At Mount Gilead High School, seniors are required to take a class titled Senior Transitions. Transitions is a course designed to help prepare the seniors to various transitions into their next step of life.
The course covers a wide variety of units including, financial literacy, job searching and resume writing, mock interviews, cooking, study skills, taxes and living on your own.
The course was put into place two years ago when the students at the time were asked what was missing from the school’s offerings and they stated they wanted to learn life basic skills. In the course students are asked to find their “E.”
Knowing your “E” means you have a plan for Enrollment, Employment or Enlistment after graduation. Having a basic plan allows the students to complete applications, search for employment or find opportunities in the military.
Gerry Hartman and Tom Lewis co-teach the year-long class.
“Gerry and I sat down in the summer and looked at everything the previous teacher, Michelle Ashley, had done.
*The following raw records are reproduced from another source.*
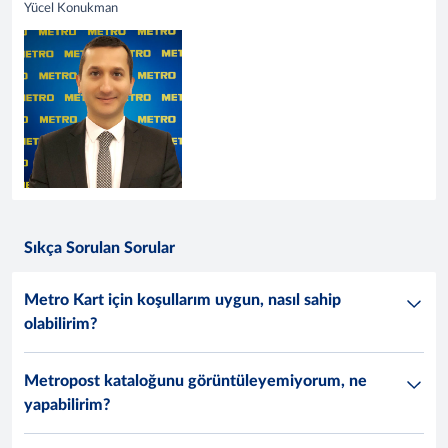
Yücel Konukman
Sıkça Sorulan Sorular
Metro Kart için koşullarım uygun, nasıl sahip
olabilirim?
Metropost kataloğunu görüntüleyemiyorum, ne
yapabilirim?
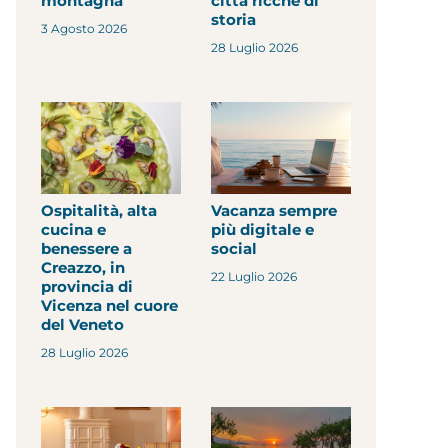
montagna
città ricche di
storia
3 Agosto 2026
28 Luglio 2026
Ospitalità, alta
Vacanza sempre
cucina e
più digitale e
benessere a
social
Creazzo, in
22 Luglio 2026
provincia di
Vicenza nel cuore
del Veneto
28 Luglio 2026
We brainstormed a list of skills, and knowledge that we felt most graduating seniors should know.” Lewis said. “We talked about things like cooking a meal or changing a tire first, but then talked more about being about to do your own taxes or filling out a job application.”
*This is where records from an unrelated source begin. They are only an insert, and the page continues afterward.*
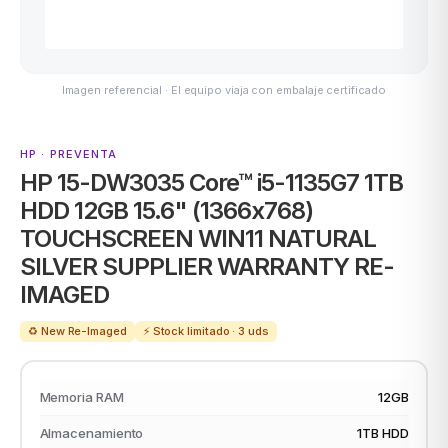
Imagen referencial · El equipo viaja con embalaje certificado
ASUS
HP · PREVENTA
HP 15-DW3035 Core™ i5-1135G7 1TB
HDD 12GB 15.6" (1366x768)
TOUCHSCREEN WIN11 NATURAL
SILVER SUPPLIER WARRANTY RE-
ACER
IMAGED
♻️ New Re-Imaged
⚡ Stock limitado · 3 uds
Memoria RAM
12GB
Almacenamiento
1TB HDD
The course also features guest speakers from the surrounding area that come in to talk with the students. “We have had bankers, car dealers, and insurance agents,” Hartman said, “ During our mock interviews there were eight community members who came in to interview our students and give them feedback.”
Most of the units are designed to teach a skill to the majority of the students. “We really try to find units that most of the students will use in the near future.” Lewis said.
“But sometimes there are students that already have skills in that area, like cooking. We had the students who had experience in the kitchen help instruct and guide the student who were inexperienced in the kitchen.”
The main goal of the program is to help ready Mount Gilead students for the next step in their lives, no matter where that step is. They want to turn out capable adults, with a plan for success, armed with new tools that help them be prepared for life after high school.